Abstract 3387: Enhancing the predictability of human pharmacokinetics for antibody-drug conjugates (ADCs) using human FcRn transgenic mice

Abstract Introduction Accurate human pharmacokinetic (PK) prediction for antibody-drug conjugates (ADCs) remains a pivotal challenge in early discovery and preclinical stages. Wild-type (WT) mouse models poorly predict human PK due to species-specific FcRn interactions. While hFcRn transgenic models improve mAb PK prediction, their value for complex ADCs requires further validation. This study evaluates hFcRn and HSA/hFcRn transgenic mice using marketed ADCs to establish their role in translational DMPK assessment.

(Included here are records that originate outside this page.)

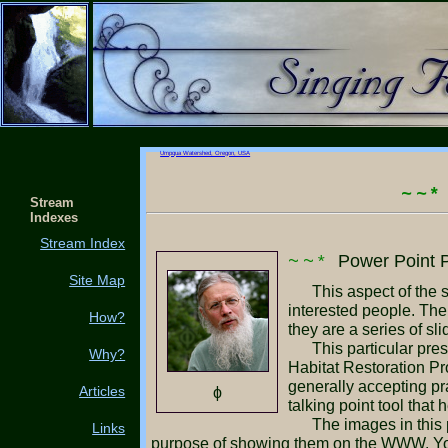
Umpqua Watershed, Oregon, USA
~~*
Stream
Indexes
Stream Index
~~*
Power Point P
Site Map
This aspect of the site gives an example of how to illustrate your project to a group of prospective stake holders or
interested people. Th
How?
they are a series of s
This particular presentation was used during the period of time that we were soliciting grant funding for the Aquatic
Why?
Habitat Restoration Pro
generally accepting pr
Articles
ϕ
talking point tool tha
The images in this presentation have been reduced to 640 X 480 pixels in size and very close to 40kb each for the
Links
purpose of showing them on the WWW. You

Methods Four ADCs (T-DXd, T-DM1, SG, EV) were administered intravenously (10 mg/kg) to C57BL/6 WT, hFcRn, and HSA/hFcRn mice. Serial blood samples were collected over 28 days. Total antibody and ADC concentrations were measured by ELISA, free payloads by LC-MS/MS. PK parameters were derived via non-compartmental analysis. Results WT mice consistently overestimated ADC half-lives, while hFcRn transgenic models showed human-relevant values. HSA/hFcRn mouse half-lives correlated strongly with human (r2=0.95, p0.05) and NHP (r2=0.98, p0.01). Please find the comparison of PK parameters in the table 1. Furthermore, the platform successfully differentiated the stability characteristics between ADCs with stable (T-DXd) and more labile (EV) linkers, providing insights into ADC structure complexity and PK relationships. Conclusion This study demonstrates that hFcRn transgenic mouse model accurately recapitulates human-relevant PK profiles that directly address a major limitation of conventional WT mouse models. The implementation of this platform enables more reliable human PK predictions and informs FIH trial design, and also provides a strategic approach to de-risking ADC development through data-driven candidate selection, reducing early discovery and late-stage dependency on NHP studies, and accelerating the translation of promising ADC therapeutics into clinical evaluation. Citation Format: Xinhe Feng, Kefeng Gong, Weifang Wang, Xinhua Ding, Ludovic Bourre, Xiaolong Tu, Luke Yu. Enhancing the predictability of human pharmacokinetics for antibody-drug conjugates (ADCs) using human FcRn transgenic mice abstract. In: Proceedings of the American Association for Cancer Research Annual Meeting 2026; Part 1 (Regular Abstracts); 2026 Apr 17-22; San Diego, CA. Philadelphia (PA): AACR; Cancer Res 2026;86(7 Suppl):Abstract nr 3387.